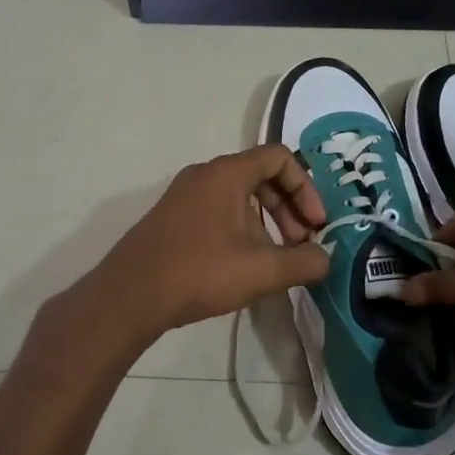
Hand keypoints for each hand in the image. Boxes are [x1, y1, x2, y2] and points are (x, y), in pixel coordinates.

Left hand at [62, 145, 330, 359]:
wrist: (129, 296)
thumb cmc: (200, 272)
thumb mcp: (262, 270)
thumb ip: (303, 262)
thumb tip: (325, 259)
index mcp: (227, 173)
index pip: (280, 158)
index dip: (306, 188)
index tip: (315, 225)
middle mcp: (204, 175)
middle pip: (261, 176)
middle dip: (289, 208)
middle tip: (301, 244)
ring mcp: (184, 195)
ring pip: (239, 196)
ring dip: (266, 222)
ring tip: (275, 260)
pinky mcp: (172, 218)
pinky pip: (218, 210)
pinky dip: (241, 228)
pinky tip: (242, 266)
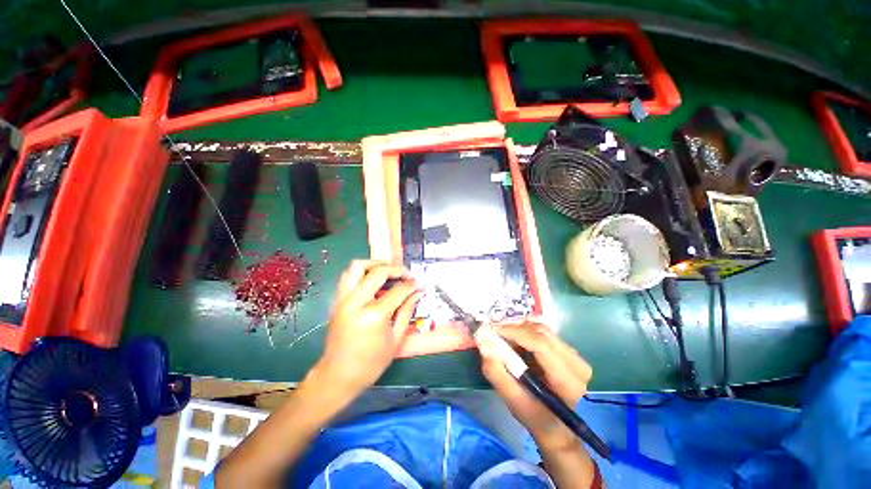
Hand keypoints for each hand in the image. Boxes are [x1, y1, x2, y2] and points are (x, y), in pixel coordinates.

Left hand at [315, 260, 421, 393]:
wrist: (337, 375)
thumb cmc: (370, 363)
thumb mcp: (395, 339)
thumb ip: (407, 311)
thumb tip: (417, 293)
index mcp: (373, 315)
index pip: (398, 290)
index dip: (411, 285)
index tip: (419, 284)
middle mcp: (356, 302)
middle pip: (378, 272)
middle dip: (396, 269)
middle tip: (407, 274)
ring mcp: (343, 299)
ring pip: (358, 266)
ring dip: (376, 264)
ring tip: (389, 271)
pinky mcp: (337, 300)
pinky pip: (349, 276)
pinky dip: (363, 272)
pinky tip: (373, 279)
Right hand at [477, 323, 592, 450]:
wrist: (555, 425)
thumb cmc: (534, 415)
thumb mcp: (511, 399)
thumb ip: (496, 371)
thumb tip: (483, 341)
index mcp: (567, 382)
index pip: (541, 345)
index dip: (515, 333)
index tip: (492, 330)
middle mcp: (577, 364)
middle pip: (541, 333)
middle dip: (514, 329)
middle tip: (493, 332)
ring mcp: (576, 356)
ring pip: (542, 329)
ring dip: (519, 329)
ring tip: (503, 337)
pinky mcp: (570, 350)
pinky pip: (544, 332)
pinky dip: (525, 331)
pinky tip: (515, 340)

--

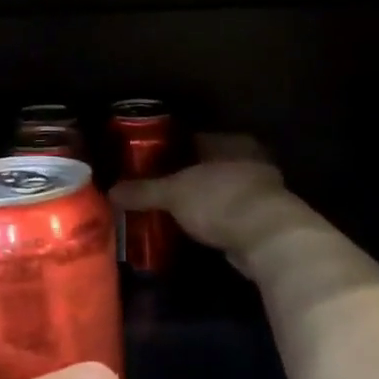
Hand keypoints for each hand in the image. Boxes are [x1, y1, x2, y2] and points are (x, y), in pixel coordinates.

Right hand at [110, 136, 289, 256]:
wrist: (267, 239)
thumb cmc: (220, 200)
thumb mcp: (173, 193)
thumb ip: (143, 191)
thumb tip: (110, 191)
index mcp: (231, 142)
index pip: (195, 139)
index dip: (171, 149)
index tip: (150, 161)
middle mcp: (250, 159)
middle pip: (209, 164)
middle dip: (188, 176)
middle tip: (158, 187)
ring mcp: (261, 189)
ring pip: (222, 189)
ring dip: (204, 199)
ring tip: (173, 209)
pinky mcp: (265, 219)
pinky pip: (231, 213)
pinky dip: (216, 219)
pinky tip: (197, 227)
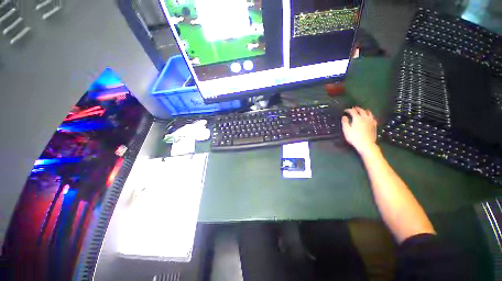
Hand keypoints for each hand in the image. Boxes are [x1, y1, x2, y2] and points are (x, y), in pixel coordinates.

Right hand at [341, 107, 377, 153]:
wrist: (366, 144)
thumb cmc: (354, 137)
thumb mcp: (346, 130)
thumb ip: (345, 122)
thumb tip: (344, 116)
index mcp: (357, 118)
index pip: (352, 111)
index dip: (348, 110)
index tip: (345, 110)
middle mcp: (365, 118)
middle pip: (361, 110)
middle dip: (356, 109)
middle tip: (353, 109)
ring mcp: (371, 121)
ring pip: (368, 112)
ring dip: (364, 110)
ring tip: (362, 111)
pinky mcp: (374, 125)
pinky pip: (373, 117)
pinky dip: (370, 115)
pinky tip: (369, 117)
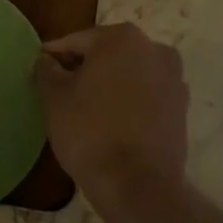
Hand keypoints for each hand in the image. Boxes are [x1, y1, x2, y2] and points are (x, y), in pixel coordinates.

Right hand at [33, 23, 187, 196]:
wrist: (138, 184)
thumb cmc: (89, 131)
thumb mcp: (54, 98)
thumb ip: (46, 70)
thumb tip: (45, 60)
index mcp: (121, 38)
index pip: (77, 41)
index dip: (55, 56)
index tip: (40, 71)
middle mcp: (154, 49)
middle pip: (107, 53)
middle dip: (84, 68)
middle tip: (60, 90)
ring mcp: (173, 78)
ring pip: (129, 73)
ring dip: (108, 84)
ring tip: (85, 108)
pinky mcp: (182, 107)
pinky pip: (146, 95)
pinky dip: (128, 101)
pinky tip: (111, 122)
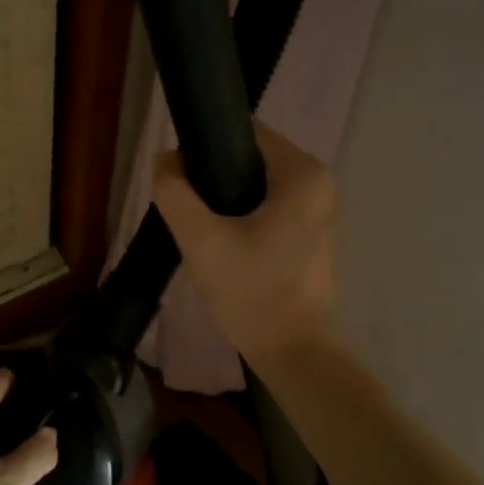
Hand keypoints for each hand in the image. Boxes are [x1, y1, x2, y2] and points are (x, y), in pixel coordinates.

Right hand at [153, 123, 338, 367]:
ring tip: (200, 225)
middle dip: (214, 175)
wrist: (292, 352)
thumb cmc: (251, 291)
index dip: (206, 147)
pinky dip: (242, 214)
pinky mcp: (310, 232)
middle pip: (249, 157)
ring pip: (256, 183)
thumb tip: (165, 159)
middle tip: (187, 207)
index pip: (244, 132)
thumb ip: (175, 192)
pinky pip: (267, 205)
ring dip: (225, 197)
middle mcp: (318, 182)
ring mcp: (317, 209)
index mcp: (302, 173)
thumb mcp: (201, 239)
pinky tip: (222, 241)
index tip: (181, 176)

▸ Task directions: Within the entries above, give again exactly the lines starting at the one that contains "index mcp: (357, 118)" and ending at the one that contains "ring dip: (108, 84)", leaving out the pictures.

▸ Written answer:
index mcp: (357, 118)
index pip: (352, 111)
index dip: (348, 110)
index tip: (345, 110)
middle mcp: (365, 118)
middle pip: (361, 110)
middle dip: (356, 109)
middle tip: (353, 109)
ring mcp: (371, 121)
ring pip: (368, 112)
ring dip: (364, 110)
ring tip: (362, 111)
pinky mcp: (374, 125)
pinky pip: (373, 117)
pinky dip: (370, 115)
pinky tip: (369, 117)
Hand keypoints for each hand in the image. Boxes are [x1, y1, x2, y2] and points are (x, y), in pixel coordinates.

Right hand at [33, 23, 187, 196]:
wrist: (138, 184)
thumb cmc: (89, 131)
thumb mcp: (54, 98)
thumb ip: (46, 70)
thumb tip: (45, 60)
index mcp: (121, 38)
index pip: (77, 41)
index dip: (55, 56)
index tip: (40, 71)
middle mcp: (154, 49)
middle pip: (107, 53)
middle dip: (84, 68)
middle tip: (60, 90)
ring mcp: (173, 78)
ring pip: (129, 73)
ring dip: (108, 84)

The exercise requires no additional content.